Все до единого дети подняли руки. И тогда он сказал:
– Своею властью я запрещаю вам ходить в школу сегодня. Сегодня у вас особенный день. Вы станете гражданами Соединенных Штатов Америки. Это надо отпраздновать. Я приказываю вашим родителям отпраздновать этот день вместе с вами.
И принял присягу у всех нас.
Дети ликовали. А церемония показалась мне очень трогательной — особенно если учесть, где она проходила, что нам говорили, какие лица были у всех. Я подумал — как это прекрасно, какое чудесное место Америка!
После этого Амита еще некоторое время сопротивлялась. Не то чтобы в Америке ей нравилось меньше, чем мне, но она все равно любила Индию. Передумала она после того, как мы с нашими тремя детьми слетали в отпуск в Испанию. Мы объехали несколько городов, а потом решили посмотреть Гибралтарскую скалу. Поехали мы туда на машине. Поскольку Гибралтар находится во владении Великобритании, нам пришлось показать паспорта. Чиновник посмотрел на индийские паспорта Амиты и Прии и заявил:
– Простите, но я не могу вас пропустить. У вас однократная испанская виза, и если вы выедете за границу, обратно будет не попасть: это будет считаться вторым визитом.

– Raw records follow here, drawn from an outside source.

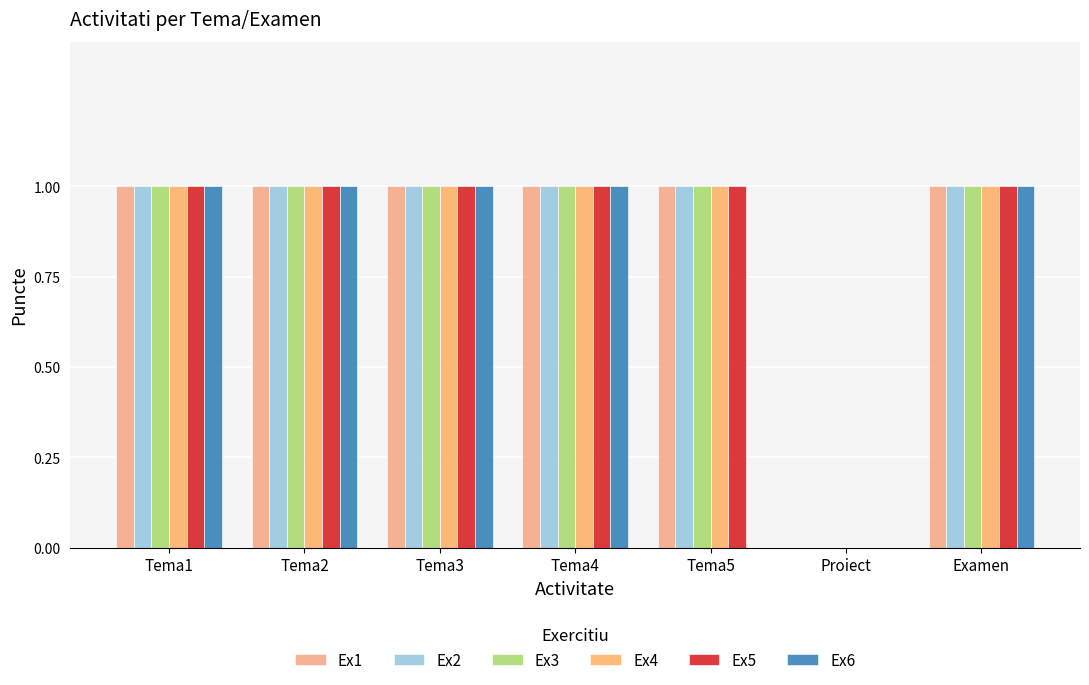

What is the sum of the Ex3 values at Tema1 and Tema5?

2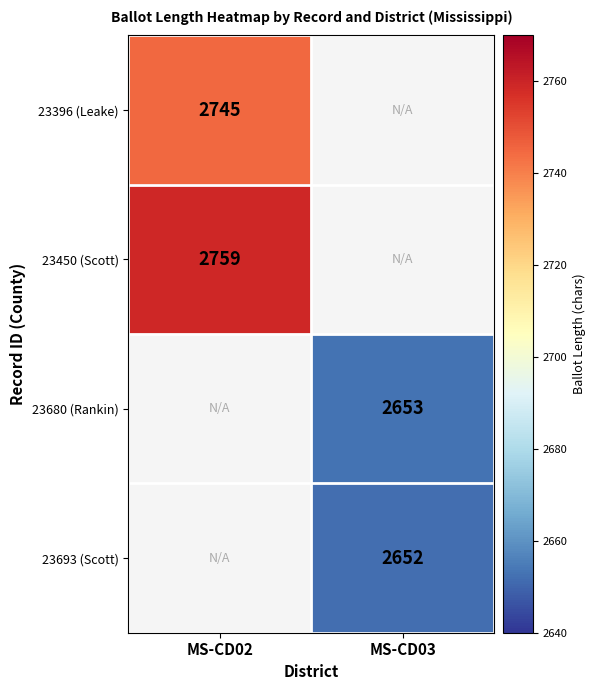

The 23680 (Rankin) series shows 2653 at MS-CD03. True or false?

True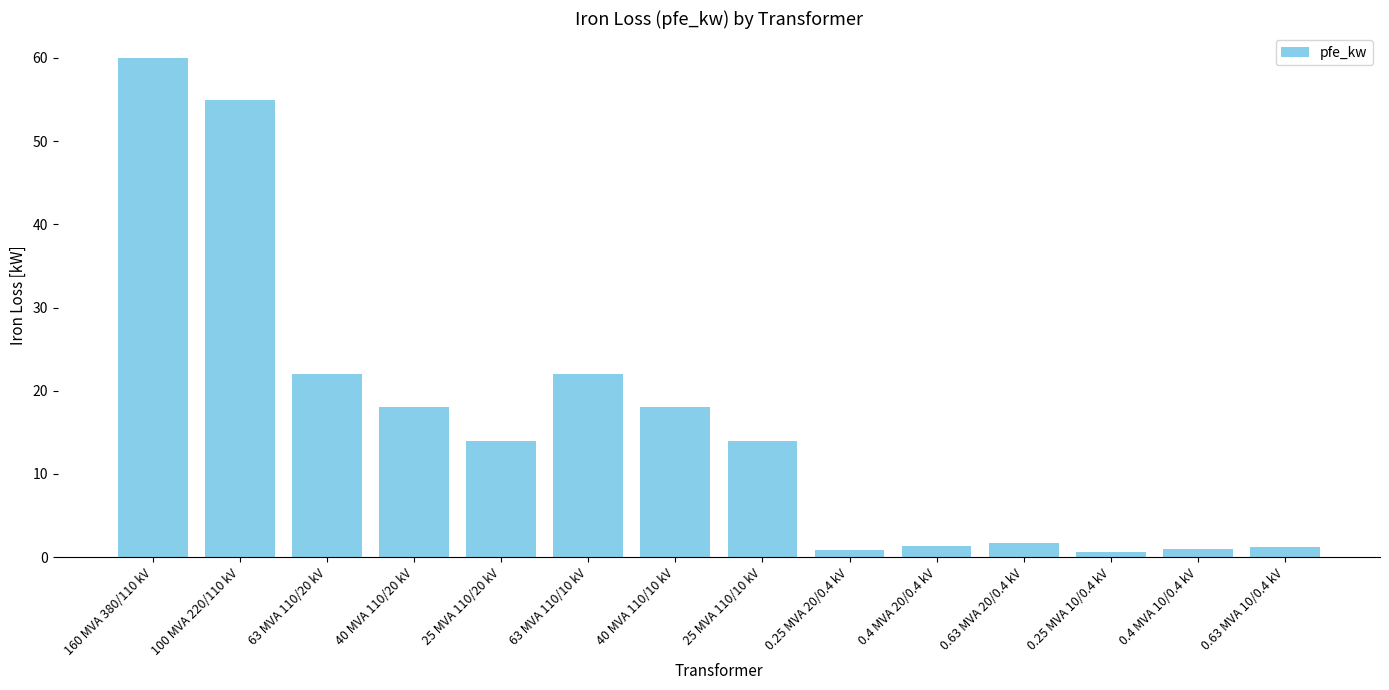

What is the smallest value displayed?

0.6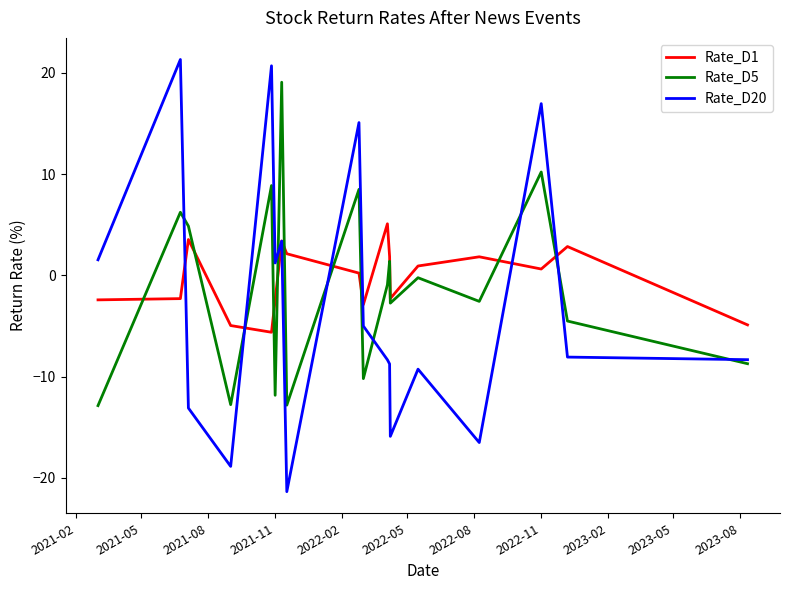

How many values in the Rate_D1 series exceed 0?

10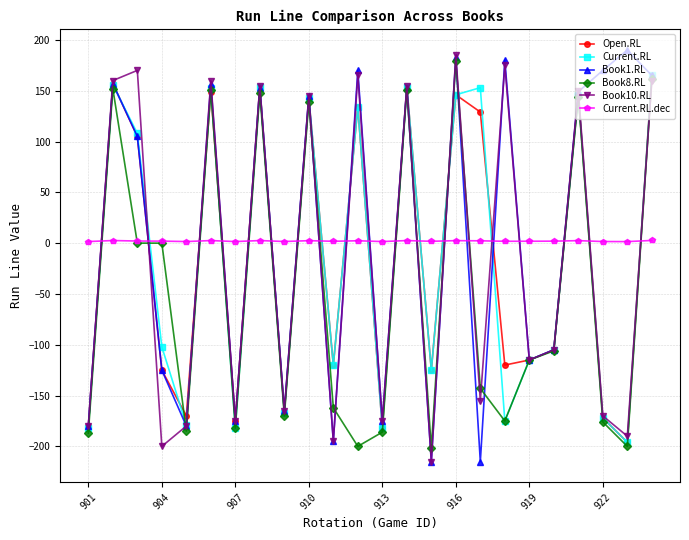

What is the greatest value displayed?

190.0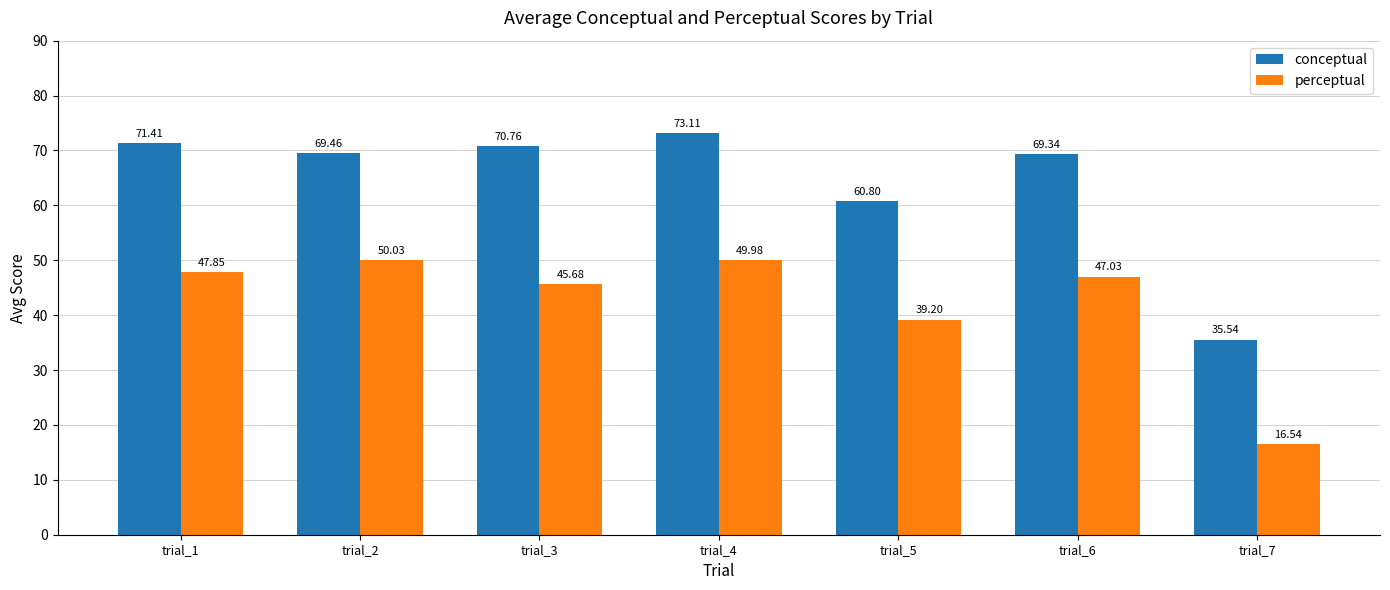

What is the approximate value of perceptual at trial_3?

45.7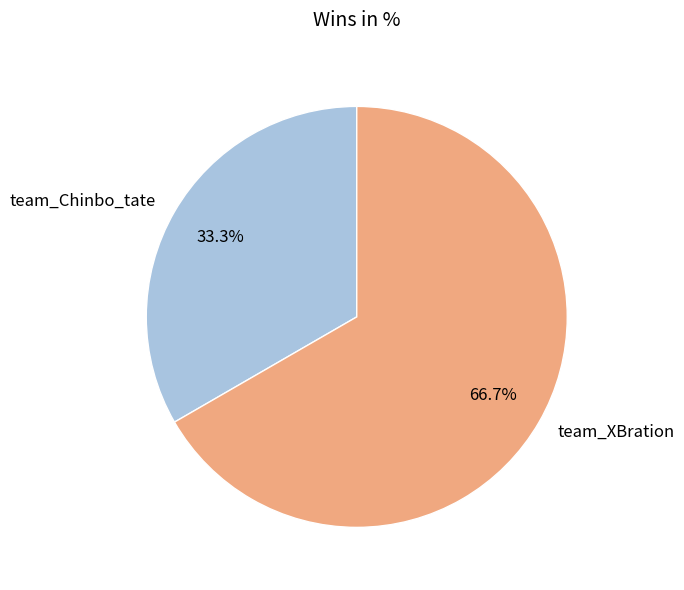

Is it true that team_XBration is 57% of the pie?

False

Так что им пришлось остаться и ждать нас в Испании, пока я с остальными двумя детьми любовался Гибралтарской скалой.
А когда мы в следующий раз возвращались из-за границы, Амите пришлось стоять в очереди иностранцев, чтобы пройти иммиграционный контроль. Эта очередь всегда гораздо длиннее, чем очередь американских граждан, поскольку чиновники проверяют всех зарубежных гостей гораздо дотошнее. Амита решила, что это очень обидно и утомительно, и сдалась наконец:
– Ладно, я получу американское гражданство. Но только из соображений удобства.